> **DATA**
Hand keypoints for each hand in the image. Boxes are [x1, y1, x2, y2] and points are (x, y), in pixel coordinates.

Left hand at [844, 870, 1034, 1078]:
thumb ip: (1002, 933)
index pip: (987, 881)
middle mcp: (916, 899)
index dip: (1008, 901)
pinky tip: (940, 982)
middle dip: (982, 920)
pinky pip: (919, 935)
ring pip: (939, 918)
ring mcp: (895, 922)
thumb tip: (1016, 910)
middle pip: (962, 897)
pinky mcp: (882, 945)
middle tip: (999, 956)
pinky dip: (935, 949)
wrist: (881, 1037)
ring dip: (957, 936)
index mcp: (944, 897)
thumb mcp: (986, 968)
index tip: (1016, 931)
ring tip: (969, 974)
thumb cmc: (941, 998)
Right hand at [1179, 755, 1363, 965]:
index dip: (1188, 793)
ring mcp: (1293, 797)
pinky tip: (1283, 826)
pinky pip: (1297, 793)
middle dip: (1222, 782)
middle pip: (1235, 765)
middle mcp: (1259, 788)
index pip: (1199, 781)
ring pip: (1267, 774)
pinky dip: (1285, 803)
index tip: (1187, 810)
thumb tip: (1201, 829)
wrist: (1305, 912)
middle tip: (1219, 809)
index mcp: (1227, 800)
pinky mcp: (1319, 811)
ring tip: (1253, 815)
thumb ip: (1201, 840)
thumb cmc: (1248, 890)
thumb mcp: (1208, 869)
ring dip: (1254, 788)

> **TASK TO CARRY OUT**
Word for word, transcribe all of the material.

> **EXERCISE RESULT**
Hand keypoints for each hand in the image. Boxes are [x1, y1, x2, y2] and points are (x, y), in pixel coordinates.

Left hand at [844, 870, 1034, 1078]:
thumb ip: (1002, 933)
index pip: (987, 881)
middle mcp: (916, 899)
index dip: (1008, 901)
pinky tip: (940, 982)
middle dip: (982, 920)
pinky pip: (919, 935)
ring pip: (939, 918)
ring mcp: (895, 922)
thumb tip: (1016, 910)
middle pip: (962, 897)
pinky mcp: (882, 945)
middle tip: (999, 956)
pinky dip: (935, 949)
wrist: (881, 1037)
ring dip: (957, 936)
index mcp: (944, 897)
thumb mcp: (986, 968)
index tip: (1016, 931)
ring tip: (969, 974)
thumb cmc: (941, 998)
Right hand at [1179, 755, 1363, 965]:
index dip: (1188, 793)
ring mcp: (1293, 797)
pinky tip: (1283, 826)
pinky pip: (1297, 793)
middle dip: (1222, 782)
middle pip: (1235, 765)
middle mcp: (1259, 788)
index pip: (1199, 781)
ring pip: (1267, 774)
pinky dip: (1285, 803)
index tip: (1187, 810)
thumb tip: (1201, 829)
wrist: (1305, 912)
middle tip: (1219, 809)
index mcp: (1227, 800)
pinky mcp: (1319, 811)
ring tip: (1253, 815)
thumb ip: (1201, 840)
thumb cmc: (1248, 890)
thumb mcp: (1208, 869)
ring dip: (1254, 788)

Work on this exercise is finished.